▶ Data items

•••

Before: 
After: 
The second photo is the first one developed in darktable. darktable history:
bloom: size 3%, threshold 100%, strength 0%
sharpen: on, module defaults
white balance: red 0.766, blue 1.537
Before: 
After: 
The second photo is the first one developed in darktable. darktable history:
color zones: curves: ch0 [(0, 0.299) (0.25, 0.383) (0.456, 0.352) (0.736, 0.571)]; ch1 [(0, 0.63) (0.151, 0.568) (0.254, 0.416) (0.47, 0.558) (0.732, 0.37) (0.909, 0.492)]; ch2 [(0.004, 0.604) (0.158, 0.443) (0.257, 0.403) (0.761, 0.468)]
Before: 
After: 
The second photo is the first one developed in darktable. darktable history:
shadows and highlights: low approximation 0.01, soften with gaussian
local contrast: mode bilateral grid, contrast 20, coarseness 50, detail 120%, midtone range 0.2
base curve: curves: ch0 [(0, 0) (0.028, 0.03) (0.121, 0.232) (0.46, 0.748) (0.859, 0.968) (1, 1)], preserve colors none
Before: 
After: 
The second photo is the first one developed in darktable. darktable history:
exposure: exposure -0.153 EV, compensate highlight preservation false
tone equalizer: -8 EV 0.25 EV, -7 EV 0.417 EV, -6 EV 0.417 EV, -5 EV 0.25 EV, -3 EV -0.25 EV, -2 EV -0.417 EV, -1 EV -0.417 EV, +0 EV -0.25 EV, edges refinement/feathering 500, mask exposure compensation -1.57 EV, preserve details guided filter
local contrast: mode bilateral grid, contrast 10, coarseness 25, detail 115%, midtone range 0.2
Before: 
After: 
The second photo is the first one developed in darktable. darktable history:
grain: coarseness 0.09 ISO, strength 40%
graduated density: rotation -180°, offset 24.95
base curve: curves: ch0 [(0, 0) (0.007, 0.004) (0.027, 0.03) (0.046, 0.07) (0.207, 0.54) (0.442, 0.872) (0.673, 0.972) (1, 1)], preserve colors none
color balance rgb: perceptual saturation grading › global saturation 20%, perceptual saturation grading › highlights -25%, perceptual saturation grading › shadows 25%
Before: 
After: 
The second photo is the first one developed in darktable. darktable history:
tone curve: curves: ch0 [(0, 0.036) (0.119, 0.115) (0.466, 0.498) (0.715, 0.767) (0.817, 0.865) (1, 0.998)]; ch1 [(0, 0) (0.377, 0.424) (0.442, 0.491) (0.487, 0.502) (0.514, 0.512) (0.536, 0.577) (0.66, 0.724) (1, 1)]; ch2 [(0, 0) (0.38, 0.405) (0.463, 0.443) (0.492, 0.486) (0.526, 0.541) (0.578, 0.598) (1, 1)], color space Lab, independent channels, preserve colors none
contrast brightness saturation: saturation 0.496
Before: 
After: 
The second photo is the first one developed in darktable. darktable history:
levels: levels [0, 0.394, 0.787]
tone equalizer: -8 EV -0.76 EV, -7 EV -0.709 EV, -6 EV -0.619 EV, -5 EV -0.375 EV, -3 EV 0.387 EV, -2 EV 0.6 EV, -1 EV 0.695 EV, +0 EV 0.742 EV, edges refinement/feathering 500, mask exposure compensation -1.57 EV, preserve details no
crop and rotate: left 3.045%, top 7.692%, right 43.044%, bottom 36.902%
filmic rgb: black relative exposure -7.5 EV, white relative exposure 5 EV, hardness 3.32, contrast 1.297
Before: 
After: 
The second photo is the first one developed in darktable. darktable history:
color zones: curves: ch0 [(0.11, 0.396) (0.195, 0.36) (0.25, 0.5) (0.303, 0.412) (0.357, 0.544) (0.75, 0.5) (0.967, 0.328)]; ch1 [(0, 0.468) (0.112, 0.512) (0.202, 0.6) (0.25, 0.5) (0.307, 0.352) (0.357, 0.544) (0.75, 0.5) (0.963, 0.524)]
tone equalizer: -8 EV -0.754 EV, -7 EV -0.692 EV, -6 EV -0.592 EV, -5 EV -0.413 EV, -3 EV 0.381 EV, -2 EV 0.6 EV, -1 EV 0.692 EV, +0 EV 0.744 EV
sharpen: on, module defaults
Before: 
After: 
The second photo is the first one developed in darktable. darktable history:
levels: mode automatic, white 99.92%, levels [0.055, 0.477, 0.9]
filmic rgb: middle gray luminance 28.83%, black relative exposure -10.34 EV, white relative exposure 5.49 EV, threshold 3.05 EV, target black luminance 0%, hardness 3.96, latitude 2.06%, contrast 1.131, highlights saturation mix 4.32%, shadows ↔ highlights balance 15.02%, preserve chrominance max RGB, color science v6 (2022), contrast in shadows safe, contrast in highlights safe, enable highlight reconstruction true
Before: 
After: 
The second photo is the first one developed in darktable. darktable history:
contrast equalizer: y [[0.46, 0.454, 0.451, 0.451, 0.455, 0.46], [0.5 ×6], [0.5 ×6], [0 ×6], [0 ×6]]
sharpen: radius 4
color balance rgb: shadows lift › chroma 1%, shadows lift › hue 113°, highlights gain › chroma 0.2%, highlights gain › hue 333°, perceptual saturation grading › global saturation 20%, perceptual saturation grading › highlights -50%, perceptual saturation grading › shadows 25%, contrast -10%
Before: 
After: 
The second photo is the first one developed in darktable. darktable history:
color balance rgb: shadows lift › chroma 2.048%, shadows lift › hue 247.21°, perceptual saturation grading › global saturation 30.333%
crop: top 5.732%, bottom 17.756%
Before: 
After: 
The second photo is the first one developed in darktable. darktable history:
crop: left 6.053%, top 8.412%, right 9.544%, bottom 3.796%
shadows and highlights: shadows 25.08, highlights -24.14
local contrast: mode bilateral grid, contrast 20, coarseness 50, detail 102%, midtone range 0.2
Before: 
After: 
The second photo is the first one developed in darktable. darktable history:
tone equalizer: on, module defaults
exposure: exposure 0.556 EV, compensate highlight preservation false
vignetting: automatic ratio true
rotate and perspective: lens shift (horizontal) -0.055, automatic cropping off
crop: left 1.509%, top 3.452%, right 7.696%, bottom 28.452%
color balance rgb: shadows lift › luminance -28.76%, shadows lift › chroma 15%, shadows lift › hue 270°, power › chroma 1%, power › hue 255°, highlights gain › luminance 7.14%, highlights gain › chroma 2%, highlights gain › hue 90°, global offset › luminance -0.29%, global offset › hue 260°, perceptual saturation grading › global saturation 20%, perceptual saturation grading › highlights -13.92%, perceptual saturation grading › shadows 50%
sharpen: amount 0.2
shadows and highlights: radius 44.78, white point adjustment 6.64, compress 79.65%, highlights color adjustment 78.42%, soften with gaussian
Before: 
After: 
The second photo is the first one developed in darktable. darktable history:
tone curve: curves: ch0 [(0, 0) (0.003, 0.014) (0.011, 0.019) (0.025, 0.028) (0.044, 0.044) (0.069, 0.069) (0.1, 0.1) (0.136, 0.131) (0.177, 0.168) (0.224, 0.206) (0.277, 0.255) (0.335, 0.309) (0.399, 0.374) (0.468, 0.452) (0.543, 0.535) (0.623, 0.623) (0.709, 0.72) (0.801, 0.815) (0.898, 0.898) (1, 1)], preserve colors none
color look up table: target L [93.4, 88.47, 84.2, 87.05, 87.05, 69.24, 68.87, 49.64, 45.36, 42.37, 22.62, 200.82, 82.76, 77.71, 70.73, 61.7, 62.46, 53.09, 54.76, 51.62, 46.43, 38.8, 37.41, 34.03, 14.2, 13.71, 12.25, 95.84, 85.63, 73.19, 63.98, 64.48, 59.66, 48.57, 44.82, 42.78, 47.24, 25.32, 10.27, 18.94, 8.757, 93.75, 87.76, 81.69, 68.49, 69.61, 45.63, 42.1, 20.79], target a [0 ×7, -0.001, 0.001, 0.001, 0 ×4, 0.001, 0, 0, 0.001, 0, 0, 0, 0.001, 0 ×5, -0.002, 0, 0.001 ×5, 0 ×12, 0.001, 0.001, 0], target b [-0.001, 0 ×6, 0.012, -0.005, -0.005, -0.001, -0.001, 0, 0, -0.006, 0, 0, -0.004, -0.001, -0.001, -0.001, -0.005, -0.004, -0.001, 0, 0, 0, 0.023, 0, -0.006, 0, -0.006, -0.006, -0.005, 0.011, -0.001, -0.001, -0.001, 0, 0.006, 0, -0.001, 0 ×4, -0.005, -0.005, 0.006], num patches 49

•••

▶ Task brief
Format the stretch from the start of the listing through the line containing "white balance: red 0.766, blue 1.537" as a JSON list of strings, one string per line, with blank lines omitted.

▶ Answer
[
  "Before: ",
  "After: ",
  "The second photo is the first one developed in darktable. darktable history:",
  "bloom: size 3%, threshold 100%, strength 0%",
  "sharpen: on, module defaults",
  "white balance: red 0.766, blue 1.537"
]